◆ TASK DESCRIPTION
Update the mailbox temperature discussion by rewriting the passage starting at "Fuck yeah, I" and ending at "everything else equal?", replacing "sensor" with "thermometer".

◆ EXTRACTED TEXT
##########

Using cooked meat or not, almost certainly not going to get hot enough to pasteurize and not airtight to prevent contamination.
So...sounds like a perfect incubator for bacteria.
I don't know where this is but it doesn't sound impossible to me. A quick Google shows that the FDA recommends 160 F for casseroles and that in direct sunlight a car can hit 160 if the ambient temp is >105 F. I know mailboxes aren't cars, but over a longer period in a smaller metal box, it seems like the math could check out
I live in Utah where it's been sinfully hot and dry for the last week. I fully intend to test this theory. I just bought a high temp probe that should get here tomorrow. I will provide an update once the testing has been completed.
Fuck yeah, I love this. I'm so excited to see your results
Alright, I have the sensor installed. It's a bit cooler and more overcast today, but I'll hopefully be able to get some good data.
I don't know if this could inadvertently dox you but I'd be curious to see an hourly outside temperature too to see how much hotter a mailbox gets than outside. Based off your first graph here I'm wondering if cars having glass windows makes a greenhouse effect that would make a car hotter than a mailbox, everything else equal?

##########

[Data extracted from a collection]
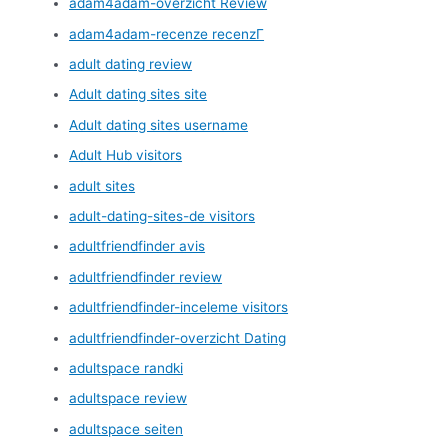
adam4adam-overzicht Review
adam4adam-recenze recenzГ­
adult dating review
Adult dating sites site
Adult dating sites username
Adult Hub visitors
adult sites
adult-dating-sites-de visitors
adultfriendfinder avis
adultfriendfinder review
adultfriendfinder-inceleme visitors
adultfriendfinder-overzicht Dating
adultspace randki
adultspace review
adultspace seiten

##########

◆ OUTPUT FOR THIS EXERCISE
Fuck yeah, I love this. I'm so excited to see your results
Alright, I have the thermometer installed. It's a bit cooler and more overcast today, but I'll hopefully be able to get some good data.
I don't know if this could inadvertently dox you but I'd be curious to see an hourly outside temperature too to see how much hotter a mailbox gets than outside. Based off your first graph here I'm wondering if cars having glass windows makes a greenhouse effect that would make a car hotter than a mailbox, everything else equal?